Un personnage attachant qui se décrit comme un « biznessman », un « homme neuf dans un pays neuf », et annonce : « Vivre, partir loin, aimer plus : voilà mon programme. » « Quand j’ai quitté l’Algérie dans les années 1990, ça a été plus ou moins mon programme aussi », concède en riant Salim Bachi, né en 1971 à Alger et qui a grandi à Annaba. Ses premiers livres, Le Chien d’Ulysse (2001) et La Kahéna (2003), questionnent directement son pays natal : il y évoque la décennie du terrorisme dans le premier et la guerre d’indépendance dans le second.

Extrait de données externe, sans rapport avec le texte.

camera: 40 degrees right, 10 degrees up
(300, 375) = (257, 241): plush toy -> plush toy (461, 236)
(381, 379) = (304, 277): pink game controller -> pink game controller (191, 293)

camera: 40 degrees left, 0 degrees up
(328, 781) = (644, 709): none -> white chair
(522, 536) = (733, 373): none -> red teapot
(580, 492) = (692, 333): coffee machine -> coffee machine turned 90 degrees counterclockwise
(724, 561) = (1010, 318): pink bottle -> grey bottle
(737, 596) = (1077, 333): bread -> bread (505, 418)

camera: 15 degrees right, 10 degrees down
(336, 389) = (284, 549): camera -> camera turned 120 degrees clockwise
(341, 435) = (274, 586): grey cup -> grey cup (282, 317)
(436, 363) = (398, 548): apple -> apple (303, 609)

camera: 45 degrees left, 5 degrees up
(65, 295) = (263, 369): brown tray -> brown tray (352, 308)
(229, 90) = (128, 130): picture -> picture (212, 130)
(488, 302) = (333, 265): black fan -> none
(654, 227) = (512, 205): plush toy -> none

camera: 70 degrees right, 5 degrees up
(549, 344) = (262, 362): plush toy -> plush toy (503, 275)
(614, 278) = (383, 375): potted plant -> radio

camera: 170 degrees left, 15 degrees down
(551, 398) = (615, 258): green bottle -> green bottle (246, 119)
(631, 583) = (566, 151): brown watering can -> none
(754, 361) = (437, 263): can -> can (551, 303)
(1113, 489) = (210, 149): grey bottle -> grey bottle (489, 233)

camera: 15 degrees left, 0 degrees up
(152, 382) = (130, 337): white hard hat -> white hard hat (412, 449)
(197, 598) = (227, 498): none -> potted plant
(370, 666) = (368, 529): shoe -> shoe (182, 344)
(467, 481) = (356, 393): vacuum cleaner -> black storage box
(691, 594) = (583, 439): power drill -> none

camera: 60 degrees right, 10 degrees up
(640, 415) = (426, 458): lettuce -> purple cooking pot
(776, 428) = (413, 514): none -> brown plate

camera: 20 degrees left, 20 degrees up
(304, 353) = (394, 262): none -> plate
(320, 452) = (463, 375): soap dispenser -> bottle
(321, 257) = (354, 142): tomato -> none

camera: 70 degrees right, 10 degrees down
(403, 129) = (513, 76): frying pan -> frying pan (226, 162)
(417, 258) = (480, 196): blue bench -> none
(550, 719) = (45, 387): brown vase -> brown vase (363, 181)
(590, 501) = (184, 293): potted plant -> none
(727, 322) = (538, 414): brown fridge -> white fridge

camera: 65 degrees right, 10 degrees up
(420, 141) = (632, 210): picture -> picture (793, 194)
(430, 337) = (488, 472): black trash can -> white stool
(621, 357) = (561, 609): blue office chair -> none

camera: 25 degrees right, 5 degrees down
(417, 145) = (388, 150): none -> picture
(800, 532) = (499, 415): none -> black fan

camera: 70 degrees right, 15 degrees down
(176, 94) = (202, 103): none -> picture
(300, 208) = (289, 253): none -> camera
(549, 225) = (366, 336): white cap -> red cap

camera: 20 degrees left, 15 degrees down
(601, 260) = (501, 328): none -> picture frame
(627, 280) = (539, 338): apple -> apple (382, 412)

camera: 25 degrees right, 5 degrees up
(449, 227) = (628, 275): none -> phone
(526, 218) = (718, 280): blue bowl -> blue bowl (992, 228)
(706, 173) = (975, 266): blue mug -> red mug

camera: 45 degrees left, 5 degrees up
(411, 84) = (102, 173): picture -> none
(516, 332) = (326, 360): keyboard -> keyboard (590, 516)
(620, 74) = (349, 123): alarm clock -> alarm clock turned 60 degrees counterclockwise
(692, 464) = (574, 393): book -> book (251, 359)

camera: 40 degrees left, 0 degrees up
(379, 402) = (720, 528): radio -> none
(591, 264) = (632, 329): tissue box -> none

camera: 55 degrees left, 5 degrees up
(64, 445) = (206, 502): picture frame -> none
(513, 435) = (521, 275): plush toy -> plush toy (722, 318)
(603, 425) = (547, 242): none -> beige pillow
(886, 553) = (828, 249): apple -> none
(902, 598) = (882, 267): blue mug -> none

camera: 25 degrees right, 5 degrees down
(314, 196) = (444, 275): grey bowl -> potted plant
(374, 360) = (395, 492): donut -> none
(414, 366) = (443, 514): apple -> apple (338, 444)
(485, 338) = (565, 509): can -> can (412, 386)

Tous deux sont très remarqués par la critique (Le Chien d’Ulysse reçoit le prix Goncourt du premier roman, le prix de la Vocation et la Bourse de la découverte de la Fondation Prince Pierre de Monaco, et La Kahéna, le prix Tropiques). « Je n’ai plus d’attaches familiales en Algérie. Mais j’ai encore avec le pays un rapport très charnel, mémoriel, car j’y ai passé mon enfance et mon adolescence. En revanche, je n’ai pas de nostalgie. Pour moi, l’Algérie n’est pas un pays mythique. J’y retourne via la littérature et mes livres y vont pour moi, même si la plupart restent introuvables. Tuez-les tous [dans lequel il se met dans la tête de l’un des terroristes du 11 Septembre, NDLR] et Le Silence de Mahomet [sur la vie du Prophète, NDLR] ont été censurés, mais je sais que les Algériens les ont quand même lus. Et avec ce que je dis de notre cher président dans mon dernier… »

Effectivement, le Sindbad de Bachi vit sous le régime de Chafouin Ier, qui part soigner une vilaine maladie au Val-de-Grâce… Toute ressemblance avec des personnages existants n’est pas fortuite ! « Je ne vais pas me censurer pour dire ce que je pense de l’Algérie. Nous sommes un peu les enfants de ces indépendances ratées dont on tire un constat amer aujourd’hui. »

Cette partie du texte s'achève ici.